European regulators agreed the EMIR 3.0 active account requirement in February, setting in process legal formalities that could see the requirement take effect in the middle of next year. The requirement as it stands refers to STIRs and Euro interest rate swaps, a market dominated by London’s LCH.

Booij added: “Looking at Eurex, I see we have a great team and a great system. Also, looking at prices, I think they are very competitive as well so there is choice. I have also always believed that customers should decide for themselves where they want to clear. I understand the regulatory focus but I also believe that customers have a credible alternative clearing at Eurex.”

But Chris Rhodes, the president of ICE Futures Europe, was critical of the regulation: “When it comes to regulatory intervention, it should be about addressing market failure or harm to a client or an asset class. To me, it is not clear that EMIR 3 and particularly the active account component addresses any of that.”

The ICE Futures Europe president said he has spoken to his top 50 European fixed income clients and “there is a level of confusion about what is being addressed here”.

Referring to Booij’s comment about choice, Rhodes added: “You make a good point about choice and choice is about value proposition: can you do something better in venue A versus venue B? That is clearly not the case when it comes to clearing interest rate swaps where the market-leader LCH and when it comes to STIR futures in Euro, Sterling and Swiss which is ICE.

Rhodes concluded: “I reminisce about the days when we competed on value and not the regulatory stick.”

EMIR 3.0 also came up in an earlier panel featuring ICE and the German exchange.

Eurex chief strategy officer Matthias Graulich said: “EMIR 3.0 is a political and regulatory topic to try and bring about a capital markets union and address certain systemic stability issues. What we have done from Eurex’s perspective is partner with the industry to build up a liquidity pool in the EU and I think we have successfully achieved this.”

“If we look at the swaps side, we have achieved a 20% market share. People are really active and we are seeing a nice liquidity picture with tight bid-offer spreads. That is where we see good progress and similarly on the short-term interest rate (STIR) side.”

“We have done our bit to enable the market to meet regulatory requirements, which has also brought competition and innovation to the market over the last couple of years,” said Graulich.

ICE Clear Europe president Hester Serafini disagreed, however, saying EMIR 3.0 was a “really unfortunate way of going about things”.

Serafini said the regulation failed to motivate market participants with an incentive to move more clearing into the EU, and would be more successful if it provided a credible proposition to do so.
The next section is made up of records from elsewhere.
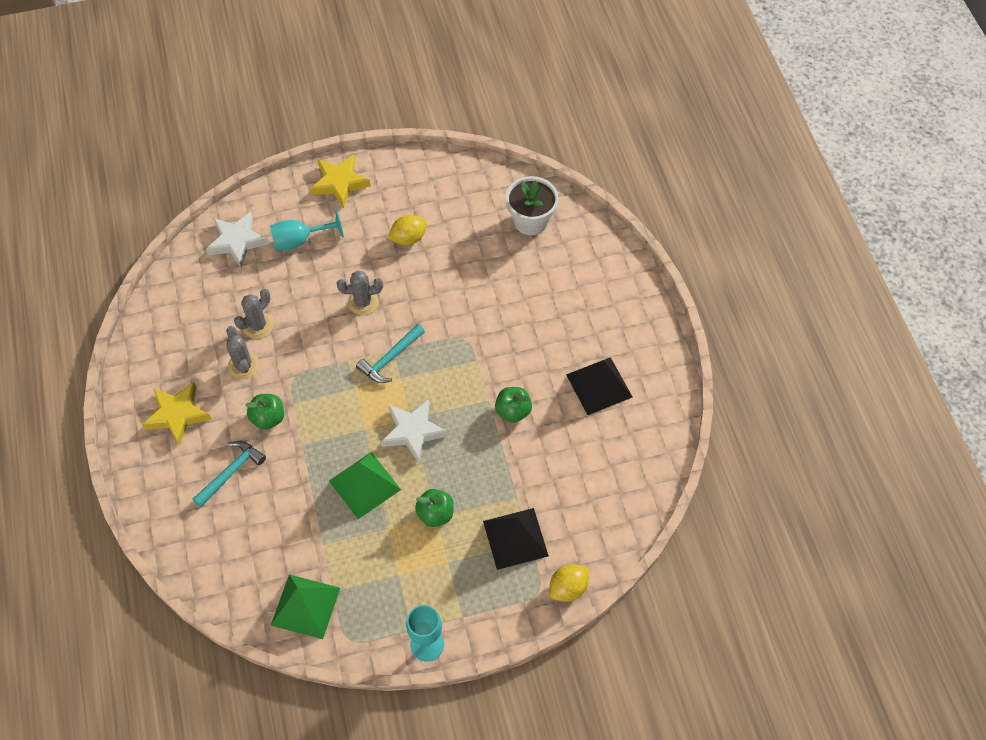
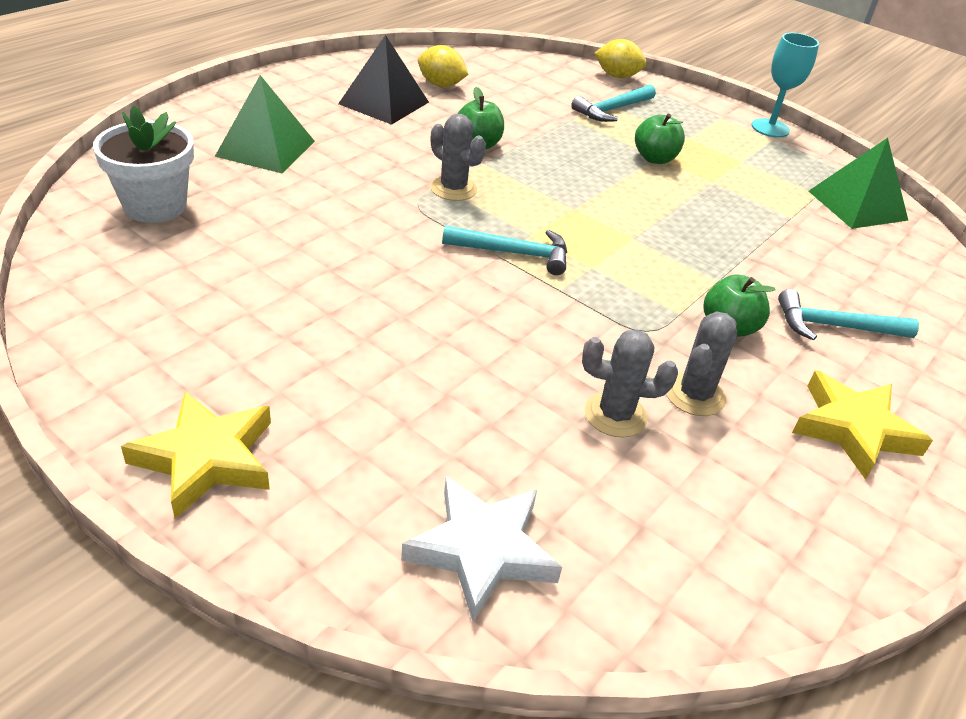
camera: 130 degrees left, 20 degrees down
turquoise goblet [270,209,344,251] -> none
green pyramid [329,452,401,519] -> green pyramid moved to [215,75,315,173]
grey cactus [337,271,383,315] -> grey cactus moved to [430,114,486,201]
white star [381,399,448,463] -> none
yellow lemon [388,215,427,245] -> yellow lemon moved to [418,45,468,87]
black pyramid [483,508,549,570] -> turquoise hammer [571,85,656,122]

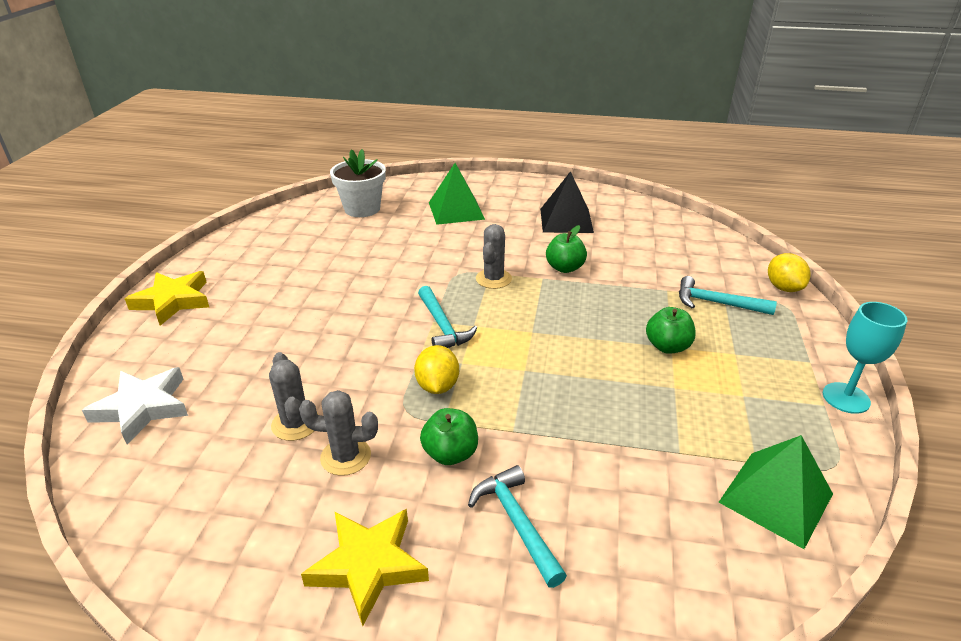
camera: 65 degrees right, 5 degrees down
yellow lemon [418,45,468,87] -> yellow lemon moved to [414,345,459,394]

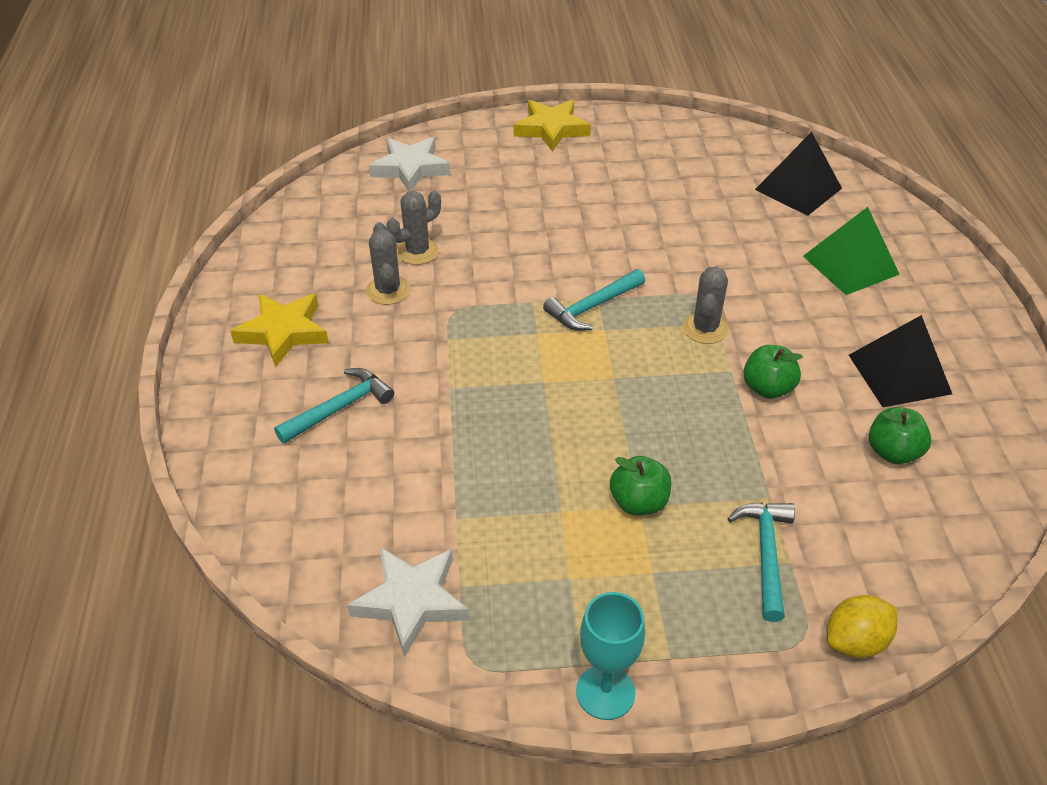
camera: 75 degrees right, 10 degrees up
white flower pot [330,149,386,217] -> black pyramid [755,132,842,216]
yellow lemon [414,345,459,394] -> none
green apple [420,408,478,465] -> green apple moved to [869,407,931,464]
grey cactus [476,224,512,289] -> grey cactus turned 75 degrees counterclockwise [683,266,729,344]
green pyramid [719,435,833,549] -> white star [347,547,469,658]

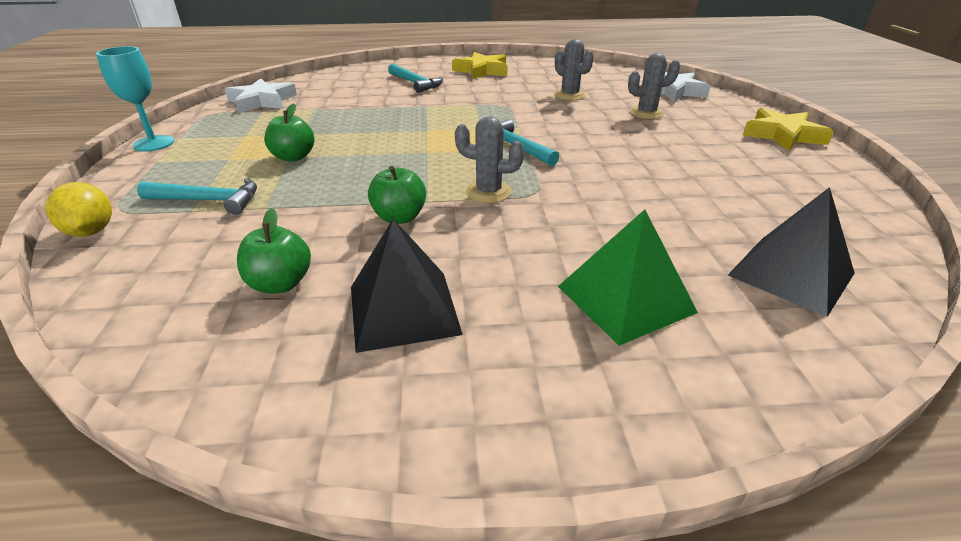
camera: 90 degrees right, 10 degrees down
grey cactus [366,222,410,305] -> grey cactus moved to [628,53,680,119]

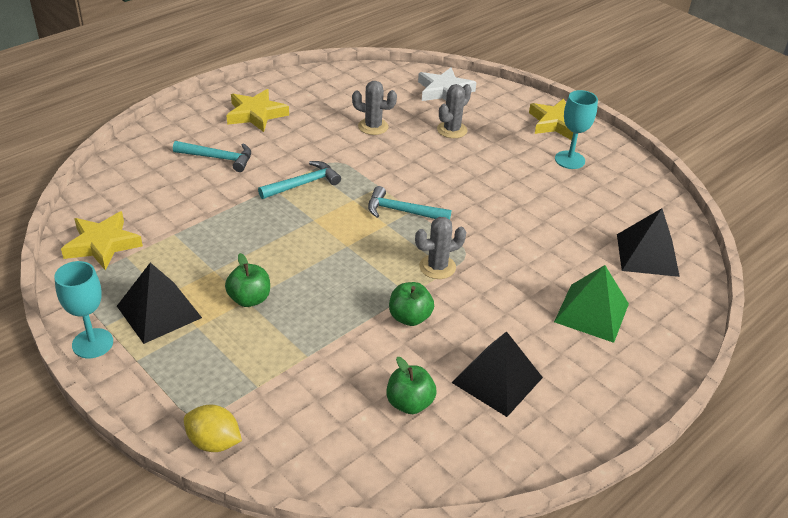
camera: 40 degrees left, 5 degrees up
turquoise hammer [137,178,257,215] -> turquoise hammer moved to [258,161,341,199]
white star [225,78,297,113] -> yellow star [61,211,143,271]
none -> black pyramid [117,263,202,344]
none -> turquoise goblet [555,90,598,169]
London-based ICE Clear Europe is the central counterparty to Rhodes’ ICE Futures Europe.

“This policy is just forcing things and we’re not getting a great reception for it. We’re not seeing changes in flow or financing. We think what ultimately will prevail is where the liquidity is. People will go where the market is,” said Serafini.

“If we think about the rates market, we are facing a potentially volatile time as interest rates start coming down. Market participants are going to care about getting the right execution.”

Serafini noted that, when looking at ICE’s client base and who participates in its global liquidity pools with each product, only a small percentage is based in the EU.

“So we think will not achieve what it is trying to achieve. We think it will end up being unfortunate for some European-based entities when the rest of the world moves on and everything will be fine,” said Serafini.